2.         The GST Council has decided to set up a committee consisting of officers from both the Centre and the States under the chairmanship of the Revenue Secretary to examine the issues related to exports.

3.         The GST Council has also decided to constitute a Group of Ministers to monitor and resolve the IT challenges faced during GST implementation.

Following are key points collected from news item published in Livemint

The goods and services tax (GST) Council on Saturday raised the cess on mid-sized to large cars and SUVs in the range of 2-7 percentage points but kept the tax burden lower than pre-GST levels.

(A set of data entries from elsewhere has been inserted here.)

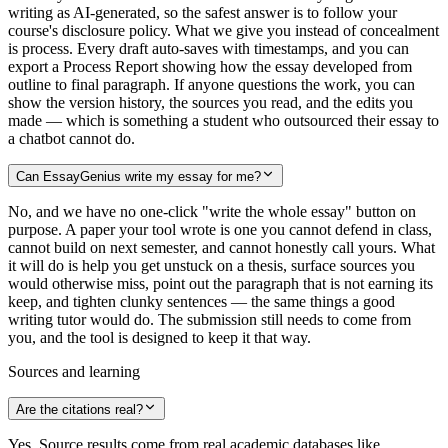
writing as AI-generated, so the safest answer is to follow your
course's disclosure policy. What we give you instead of concealment
is process. Every draft auto-saves with timestamps, and you can
export a Process Report showing how the essay developed from
outline to final paragraph. If anyone questions the work, you can
show the version history, the sources you read, and the edits you
made — which is something a student who outsourced their essay to
a chatbot cannot do.
Can EssayGenius write my essay for me?
No, and we have no one-click "write the whole essay" button on
purpose. A paper your tool wrote is one you cannot defend in class,
cannot build on next semester, and cannot honestly call yours. What
it will do is help you get unstuck on a thesis, surface sources you
would otherwise miss, point out the paragraph that is not earning its
keep, and tighten clunky sentences — the same things a good
writing tutor would do. The submission still needs to come from
you, and the tool is designed to keep it that way.
Sources and learning
Are the citations real?
Yes. Source results come from real academic databases like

There is no change in the GST cess on small petrol and diesel cars, hybrid cars or on 13 seater vehicles. The cess on mid-segment cars will go up by 2 percentage points, large cars by 5 percentage points and SUVs by 7 percentage points. Even after the increase, the effective tax burden will be less than the pre-GST levels.

The council also expanded the ambit of the 5% GST on branded packaged food items to include those products which were earlier sold under a brand name but the producers chose to abandon their trade marks to escape the tax. As per Saturday’s decision, the 5% tax is applicable on food items sold in packages if they had a brand name as on 15 May or have a mark or name on which the producer is entitled to make an actionable claim, explained the minister.
The council also decided to exempt handicraft makers below Rs20 lakh sales and sell in other states from the need to take temporary registration. Khadi fabrics sold through Khadi and Village Industries Commission will be exempt from 5% GST.


GST rates slashed for over 40 items 
The council cut GST rate for Walnuts, broom, clay idols custard powder, idly-dosa batter, rubber bands, raincoat, dhoop batti, saree fall, corduroy fabric, computer monitors, table and kitchenware, prayer beads. Khadi sold at KVIC outlets and clay idols have been exempted from the levy of GST, which replaced 40 state and central taxes and cesses.